I haven’t been writing too much lately.
Part of that has to do with not totally being over the way the Ravens season ended in New England. After all, like most of you, I’m still just a normal Baltimore sports fan. Unfortunately with the Orioles being the Orioles and with the Terps being down, there just hasn’t been too much else to be excited about around here.
Yes, Brian Matusz has looked good this spring, and that’s such a big positive for an organization trying to find its way in the now absurd American League East. The quickest way to the top is by finding pitching, and more pitching, and more pitching, and more pitch….you get the picture. So, I guess I could spend more time talking about Brian Matusz and Jake Arrieta and J.J. Hardy and Nick Markakis and Adam Jones, but will the performance of any or all of those players really make a difference when the optimism of spring subsides and the dog days of July and August (aka swoon time) arrive in Charm City? Probably not.
Once upon a time, however, the Baltimore Orioles had many players that could be described as difference makers on a championship contending team. Mike Mussina was one of those players.

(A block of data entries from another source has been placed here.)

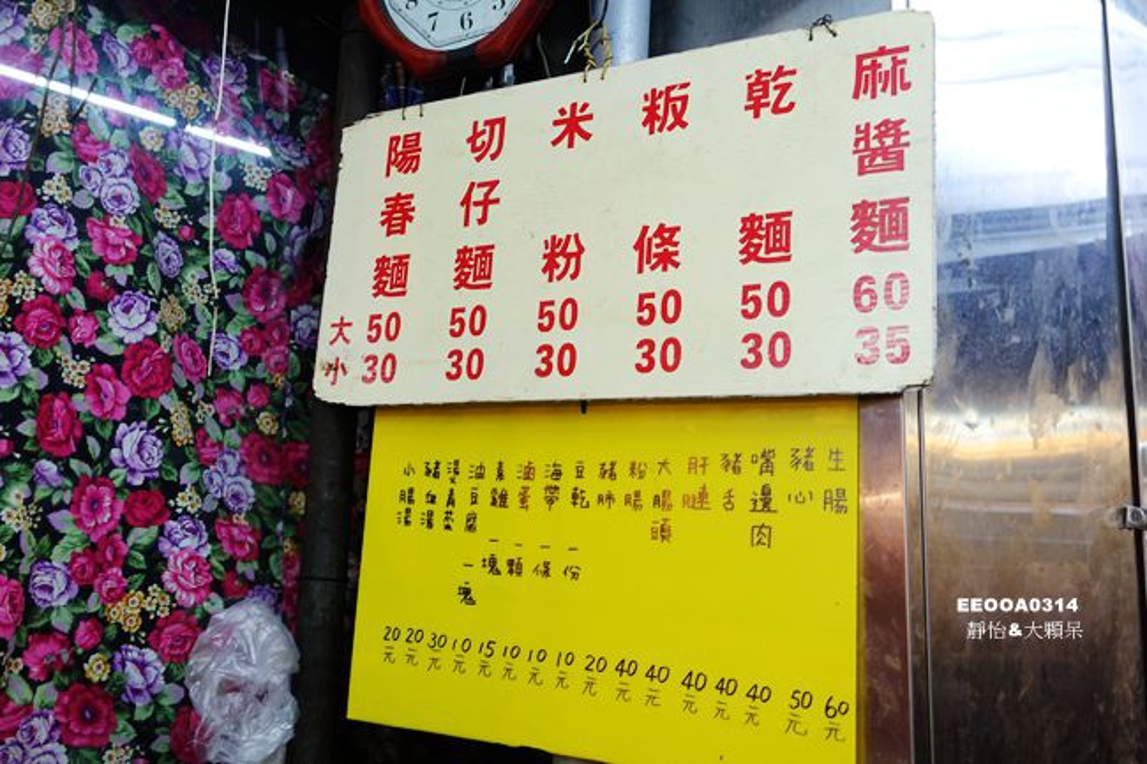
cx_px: 574
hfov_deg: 60.3
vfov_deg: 42.3
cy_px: 382
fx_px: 987
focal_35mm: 31
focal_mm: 11.22
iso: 500
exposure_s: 1/40
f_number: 2.5
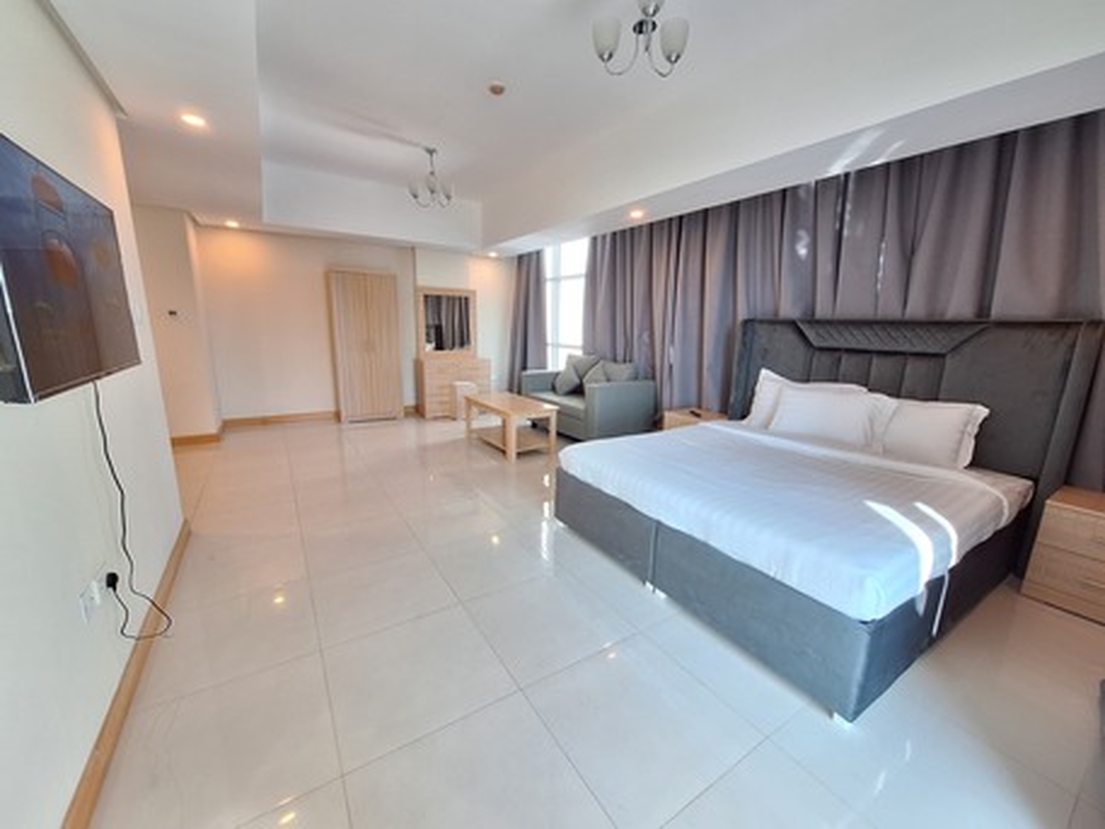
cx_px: 552
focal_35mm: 13
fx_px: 415
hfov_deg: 106.2
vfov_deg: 89.9
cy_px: 414
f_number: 2.2
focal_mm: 1.74
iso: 100
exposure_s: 1/50
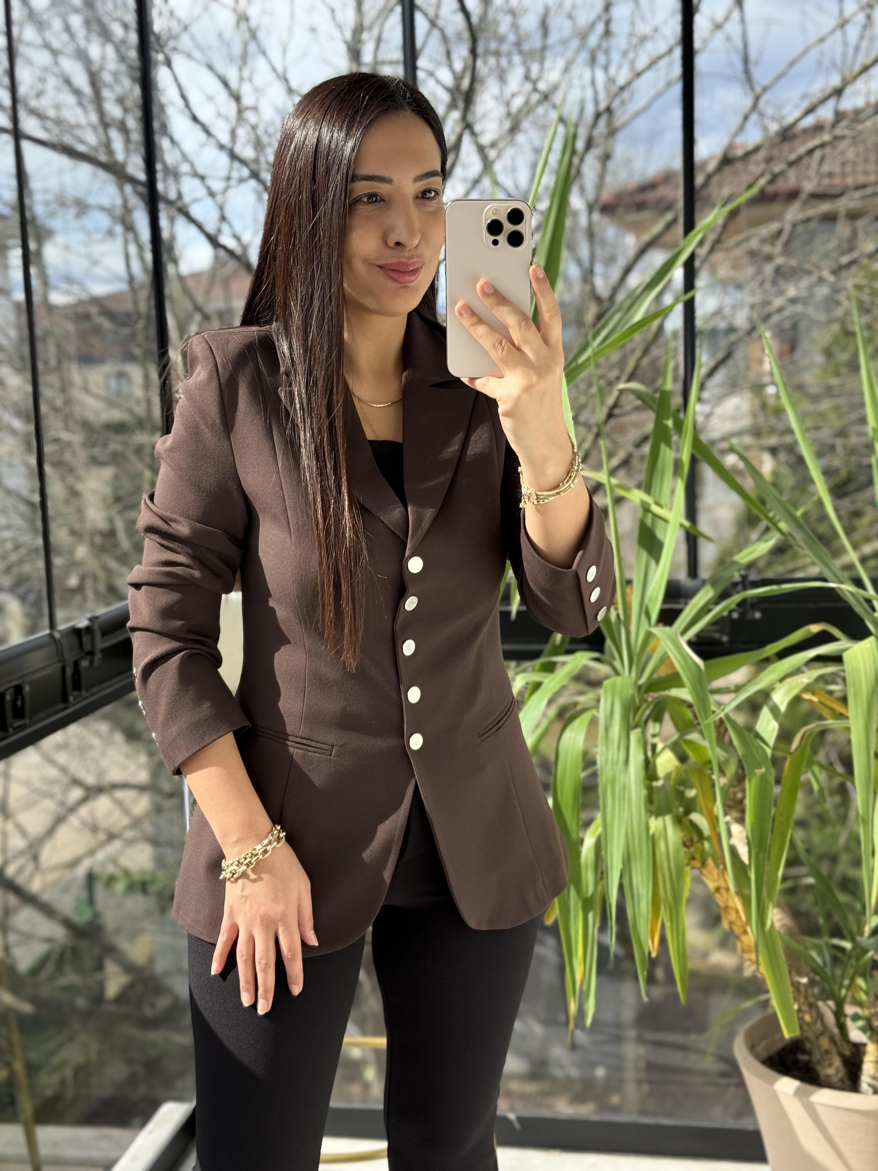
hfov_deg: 30.3
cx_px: 439
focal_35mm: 48
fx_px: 1623
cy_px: 586
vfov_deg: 39.7
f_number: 1.78
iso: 64
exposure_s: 1/601
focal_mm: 6.76
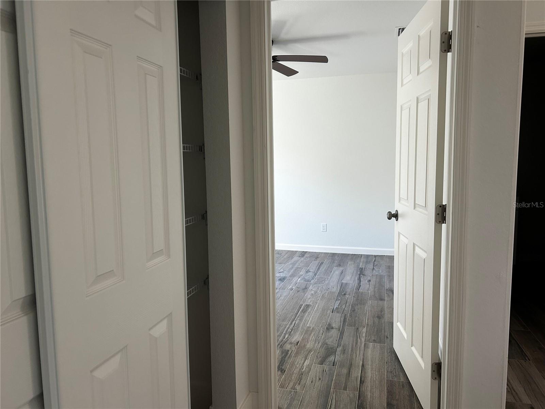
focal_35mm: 26
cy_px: 204
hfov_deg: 67.3
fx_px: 409
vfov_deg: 53.1
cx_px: 272
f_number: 1.5
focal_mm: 5.7
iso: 125
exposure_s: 1/121
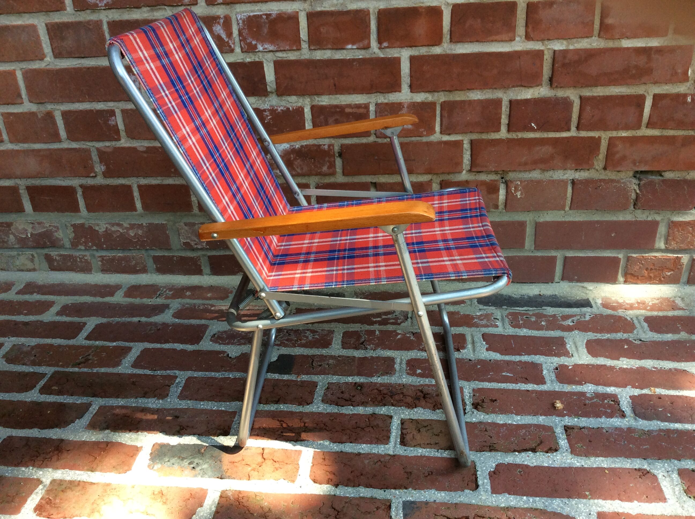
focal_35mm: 32
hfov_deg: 56.9
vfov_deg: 44.1
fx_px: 642
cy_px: 260
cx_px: 348
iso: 50
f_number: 2.4
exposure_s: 1/100
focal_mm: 3.3
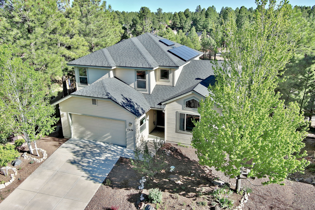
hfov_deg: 63.7
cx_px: 158
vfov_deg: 45.0
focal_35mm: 29
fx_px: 254
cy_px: 105
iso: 100
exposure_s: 1/641
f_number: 2.8
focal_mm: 10.57
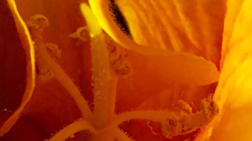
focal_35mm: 102
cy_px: 3
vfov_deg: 11.7
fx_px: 681
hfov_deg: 21.0
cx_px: 113
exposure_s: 1/33
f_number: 2.2
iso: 160
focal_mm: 4.15
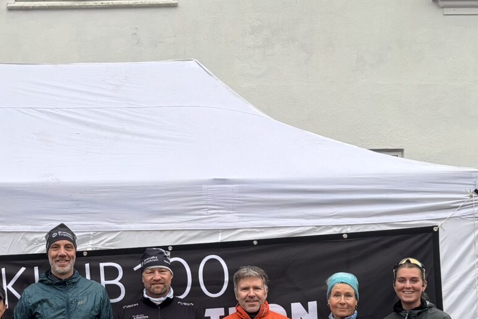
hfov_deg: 22.5
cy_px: 316
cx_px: 90
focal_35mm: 89
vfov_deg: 15.1
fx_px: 1182
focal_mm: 5.96
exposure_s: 1/148
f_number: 1.6
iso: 40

Mike Mussina was a home-grown product for the Birds. Drafted out of Stanford with the 20th pick in the 1990 draft, Mussina went on to spend 10 seasons in Baltimore. He was the unquestioned ace of the staff, compiling a record of 147-81 with a 3.53 ERA during his time with the O’s. He played 10 seasons in Birland, ultimately leaving for between three to five million more per season (depending on whether or not you count the last-ditch effort the O’s made to sign Moose after he had already decided he was leaving for the Bronx) to play for the most prominent, historic, and successful team in MLB history.
Mussina made this career move as the Orioles were three years into their now 14 straight (15 if you cheat and chalk 2012 up as a lost cause already) losing seasons. He jumped ship after he witnessed Peter Angelos run off Davey Johnson, whose two years in Baltimore happened to coincide with the only two years the Orioles made the playoffs during Mussina’s tenure.
In other words, Mike Mussina jumped off the Titanic and landed on a billion dollar yacht headed for nothing but sunshine. Did I blame him then? Honestly, I did a little bit. I was young and I felt betrayed by one of my favorite baseball players. And the Orioles were still a pretty legitimate franchise back then, even if signs of their eventual demise were starting to appear.
But do I blame him now, looking back? Absolutely not! Are you kidding me?